Assignment:
Exclude the pictures from your copy, and reproduce each entry below verbatim.

Given data:
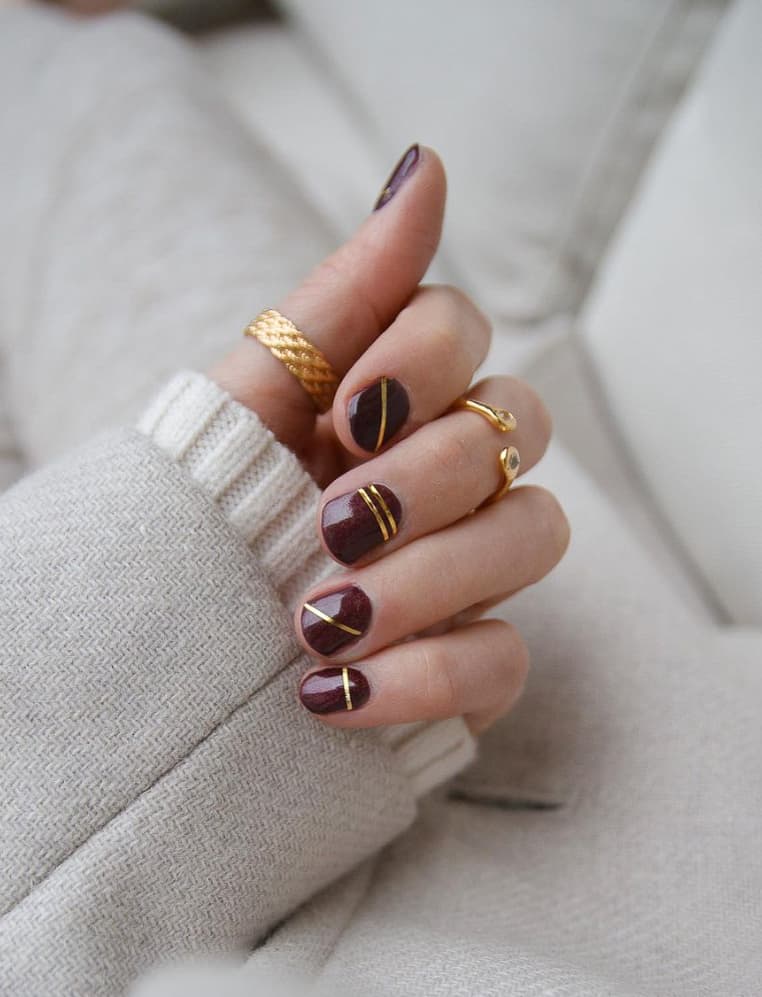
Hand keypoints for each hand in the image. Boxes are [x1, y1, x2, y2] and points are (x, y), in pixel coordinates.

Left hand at [211, 146, 568, 733]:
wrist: (178, 634)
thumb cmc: (221, 496)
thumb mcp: (258, 391)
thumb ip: (348, 288)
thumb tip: (423, 165)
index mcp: (400, 395)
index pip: (464, 334)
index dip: (423, 362)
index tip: (347, 412)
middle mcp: (454, 468)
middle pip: (515, 429)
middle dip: (423, 477)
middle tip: (333, 524)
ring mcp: (473, 564)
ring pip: (534, 536)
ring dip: (429, 579)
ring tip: (320, 621)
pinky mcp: (471, 659)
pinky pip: (504, 663)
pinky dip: (423, 679)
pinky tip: (330, 696)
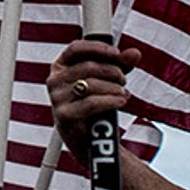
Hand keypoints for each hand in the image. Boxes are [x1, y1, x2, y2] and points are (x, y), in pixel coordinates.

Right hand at [48, 38, 137, 154]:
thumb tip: (135, 53)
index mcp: (60, 67)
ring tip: (123, 93)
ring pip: (91, 84)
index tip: (117, 53)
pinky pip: (92, 103)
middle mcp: (54, 81)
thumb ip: (120, 65)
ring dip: (114, 87)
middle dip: (112, 71)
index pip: (76, 48)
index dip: (98, 48)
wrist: (88, 141)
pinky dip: (111, 101)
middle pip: (88, 66)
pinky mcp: (64, 116)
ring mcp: (57, 99)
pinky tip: (121, 101)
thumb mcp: (106, 81)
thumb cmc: (94, 107)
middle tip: (123, 80)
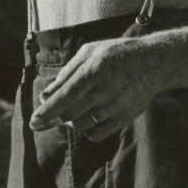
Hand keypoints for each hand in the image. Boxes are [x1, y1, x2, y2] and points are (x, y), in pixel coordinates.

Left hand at [29, 38, 165, 141]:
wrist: (154, 62)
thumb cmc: (116, 54)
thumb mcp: (89, 52)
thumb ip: (66, 74)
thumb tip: (45, 96)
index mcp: (94, 70)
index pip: (64, 96)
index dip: (46, 112)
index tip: (33, 122)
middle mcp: (105, 90)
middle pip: (69, 114)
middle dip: (54, 116)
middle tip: (51, 112)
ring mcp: (116, 106)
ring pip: (81, 125)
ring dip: (70, 121)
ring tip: (75, 107)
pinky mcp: (124, 118)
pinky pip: (96, 134)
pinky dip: (86, 129)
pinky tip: (88, 116)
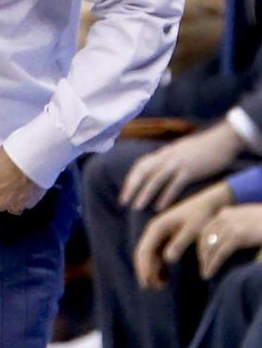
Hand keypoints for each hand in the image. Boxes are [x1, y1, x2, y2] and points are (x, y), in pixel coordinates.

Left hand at [0, 146, 45, 213]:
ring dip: (14, 201)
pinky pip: (27, 204)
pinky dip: (27, 199)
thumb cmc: (12, 156)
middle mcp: (1, 201)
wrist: (33, 157)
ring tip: (18, 188)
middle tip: (7, 185)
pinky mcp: (32, 202)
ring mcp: (17, 204)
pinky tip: (29, 188)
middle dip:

Solved problem:
Hand keypoints for each hand in the image. Boxes are [x1, y1, x2, y2] and points are (x, y), in pixel coordinates.

Left hand at [211, 146, 568, 733]:
wrist: (178, 634)
thumb cmc: (221, 496)
thumb mcp: (258, 391)
thumb ip: (348, 288)
thumb tip: (423, 165)
index mcp: (400, 395)
index pip: (464, 334)
index dip: (423, 362)
index tip: (347, 412)
middle mcp: (454, 468)
middle pip: (515, 429)
middle dip: (423, 477)
middle tip: (333, 524)
ring mcp: (473, 564)
ring pip: (534, 536)
ring dip: (429, 579)
ring tip: (320, 621)
pinky mcp: (471, 659)
pinky pip: (504, 663)
pinky dip: (423, 679)
pinky tip: (330, 696)
Hand keypoints for each hand in the image. Boxes are [x1, y1, x2, y2] and points are (x, y), in pixel coordinates.

Right hand at [48, 38, 137, 154]:
thumb tip: (135, 53)
index mcp: (60, 67)
ring tip: (123, 93)
ring pip: (91, 84)
index tip: (117, 53)
pinky pip: (92, 103)
middle mcp: (54, 81)
thumb ip: (120, 65)
ring dip: (114, 87)
middle dip: (112, 71)
index pip: (76, 48)
index dip: (98, 48)
wrist: (88, 141)
pinky dip: (111, 101)
middle pip: (88, 66)
pinky mcp: (64, 116)
ring mcp: (57, 99)
pinky tip: (121, 101)
thumb mcp: (106, 81)
thumb cmc: (94, 107)
middle tip: (123, 80)
Hand keypoints for each hand in the image. Boxes are [x1, y1, x2, y2] and points are (x, y), in pixel coordinates.

Left hand at [29, 38, 165, 141]:
wrist: (154, 62)
thumb cmc: (116, 54)
thumb mcp: (89, 52)
thumb ip: (66, 74)
thumb tip: (45, 96)
index mcp: (94, 70)
index pip: (64, 96)
index dip: (46, 112)
index tip: (33, 122)
middle mcp: (105, 90)
middle pip: (69, 114)
middle dip: (54, 116)
middle tip: (51, 112)
ring mcp: (116, 106)
ring pip: (81, 125)
ring dip: (70, 121)
ring tip: (75, 107)
pinky mcp: (124, 118)
pinky pip: (96, 134)
pinky dip: (86, 129)
pinky tip: (88, 116)
Hand keypoints for each hand in the image. Boxes are [x1, y1, x2, y2] and points are (x, y), in pixel coordinates.

Left hand at [0, 146, 45, 213]:
ring dip: (14, 201)
pinky pip: (27, 204)
pinky dip: (27, 199)
thumb cmc: (12, 156)
middle mcp: (1, 201)
wrist: (33, 157)
ring tip: (18, 188)
middle tip: (7, 185)
pinky mcp: (32, 202)
ring mcp: (17, 204)
pinky tip: (29, 188)
middle dip:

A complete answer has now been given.